#### SOURCE TEXT

--*--

I'm not suggesting that there is any science to it, but I have seen dowsers at work many times. Drillers often dowse, and so do utility workmen. I was conducting an environmental site investigation as a Chevron station in 1991, and needed to have the buried utilities re-marked because some of the markings didn't stay very long for some reason. A guy from the Metro sewer district came out and began dowsing the site, marking what he claimed was buried sewer lines, and then began dowsing near the area where our drill rig was set up (we were going to install environmental ground water monitoring wells), and told us that there was something underneath where we were going to drill. His dowsing rods were definitely being deflected. I checked the company's site plan again and there wasn't supposed to be anything in that area. I asked the manager of the station if he knew of anything in the immediate area, and he knew of nothing. After a few moments' discussion, I gave the reluctant driller the go ahead to start drilling, but to go slowly for the first five feet. Sure enough, after about two feet of drilling, an abandoned (thankfully) power cable from a former pump island got wrapped up onto the auger. I've seen similar instances as well. I've seen them get it wrong as well. I had a driller swear there was a buried utility right where I wanted him to drill. He had dowsed it earlier. Knowing that the guy just didn't want to drill that day, and knowing that all the buried utilities were on the other side of the road, I insisted that he go ahead and drill. He did finally drill the well at the location I wanted. There was nothing there to cause us any problems. Anyway, that's just my two cents worth. Dowsing supposedly detects electro-magnetic flux, but it could be anything (look up to make sure there aren't any phone cables of power lines overhead), or nothing at all. Who knows? Sometimes it works. Sometimes it doesn't. I have no idea how or why.
George
Hei George!
I find this subject facinating. If one assumes that dowsing detects electo-magnetic flux then indirectly one assumes that there is a science to it as well. So just admit that you are a relactant believer George... Personally I think that its one of the most brilliant hoaxes ever.
Interesting. I knew a highway dept. engineer who carried standard issue L-rods in his truck and used them--in fact, there are a number of industrial supply catalogs which carry 'L-rods'.
I've played with them...a number of cavers have used them to 'witch' caves, dug where the rods said, and found cave. Unlike water, no one can claim that 'cave' is everywhere, even in limestone. Probably the best example I know of is a person (call him Fred) who was an absolute skeptic on dowsing (and much else--agnostic, practical as nails, wouldn't tolerate sloppy thinking from anyone) took a mutual acquaintance of ours (call him Dave) who dowses (with his arms--not rods or sticks or anything) to a known cave whose only entrance is a vertical sinkhole. At that time, Fred had the only copy of the topographic overlay of the cave (which he had made, based on cave orientation) and challenged our friend to find the axis of the cave. (The cave, BTW, is entirely filled with 40-80 ft of water with 60-80 ft of air over it. Access to the cave was only by winch, only with permission of the owner, and Dave had never been in the cave.)

--*--

#### DATA TO EXAMINE
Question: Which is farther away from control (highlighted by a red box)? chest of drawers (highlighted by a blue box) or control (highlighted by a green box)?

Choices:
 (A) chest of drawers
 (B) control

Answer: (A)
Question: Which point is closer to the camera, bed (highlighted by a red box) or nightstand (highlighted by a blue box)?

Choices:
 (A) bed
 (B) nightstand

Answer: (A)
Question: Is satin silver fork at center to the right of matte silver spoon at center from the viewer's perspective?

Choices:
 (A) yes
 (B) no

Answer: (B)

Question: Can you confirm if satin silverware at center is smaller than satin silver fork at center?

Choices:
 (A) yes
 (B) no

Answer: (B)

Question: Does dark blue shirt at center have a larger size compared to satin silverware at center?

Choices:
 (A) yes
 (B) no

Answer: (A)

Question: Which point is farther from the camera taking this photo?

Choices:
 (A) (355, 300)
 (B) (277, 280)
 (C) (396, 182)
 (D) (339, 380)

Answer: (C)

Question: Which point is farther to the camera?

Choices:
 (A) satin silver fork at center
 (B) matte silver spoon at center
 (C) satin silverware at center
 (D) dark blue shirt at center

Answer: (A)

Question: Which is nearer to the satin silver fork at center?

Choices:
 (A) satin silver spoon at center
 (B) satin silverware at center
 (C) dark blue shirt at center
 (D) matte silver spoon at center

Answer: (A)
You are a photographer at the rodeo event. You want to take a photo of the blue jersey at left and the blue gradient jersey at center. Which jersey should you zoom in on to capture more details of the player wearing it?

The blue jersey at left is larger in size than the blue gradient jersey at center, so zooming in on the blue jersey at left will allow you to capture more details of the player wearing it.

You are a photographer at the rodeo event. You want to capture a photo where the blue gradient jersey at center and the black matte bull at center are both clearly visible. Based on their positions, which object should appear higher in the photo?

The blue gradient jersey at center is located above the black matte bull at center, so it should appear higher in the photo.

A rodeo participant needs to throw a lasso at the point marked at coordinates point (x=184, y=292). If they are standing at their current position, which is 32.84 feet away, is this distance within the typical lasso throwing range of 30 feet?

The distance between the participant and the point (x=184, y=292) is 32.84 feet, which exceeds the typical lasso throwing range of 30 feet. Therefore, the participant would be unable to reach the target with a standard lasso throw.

--*--

#### ABOUT THIS TASK
Continue the dowsing discussion from where it stops.

#### RESPONSE TO THE EXERCISE
Dave circled the sinkhole doing his thing, paused several times, then struck out along the gravel road. Fred was almost beside himself with glee. "See, you couldn't find it, " Fred gloated. Dave just smiled and looked back at him, "See where I dropped my hankerchief? That's where your passage intersects the road." And according to Fred, Dave was right.
Although Fred couldn't perform the feat himself, (he tried with hazel switches, welding rods, highway department locator rods, etc.), and like myself, saw many of the pendulum, map dowsers, and body dowsers and others as pure quacks, damned if he could explain how Dave figured out the location of the passage. No good explanation, but some people think they can find caves that way, and they usually do.
I've had some success in the front yard (and my parent's home) finding utility pipes. Never saw a plat map of our property. Subdivision is built on a bullseye pattern, not a grid. Utility lines do not run on a grid. (In fact as I have learned, it is the screwiest non-pattern imaginable--probably has something to do with the fact of a near-surface contact between soft St. Pete Sandstone and the underlying Jeff City-Cotter dolomite). I hit two out of three (water and electric--did not find sewer here. At my parents' found the water and sewer and the wires crossed and shocked underneath the powerlines. Because I cannot rationally explain the 'hunches' and in one case, the electrical shock (like banging one's funny bone) in my forearms when I found the electric line here, I consider dowsing like being able to sing in key. Some people can, some people can't, regardless of training. (I for one, can listen from now until forever to a pitch pipe, and tell high notes and low notes, but if you asked me to approximate the pitch of the device with my voice, I can't. When I think I am, I'm half an octave off. My brain doesn't get it.)
Even after testing it personally, I don't think dowsing is scientifically valid, or that anyone who picks up rods can do it. But, hey, there are plenty of 'arts' which aren't scientifically 100% valid, but still work some of the time, enough to be of some value. Like medicine.
.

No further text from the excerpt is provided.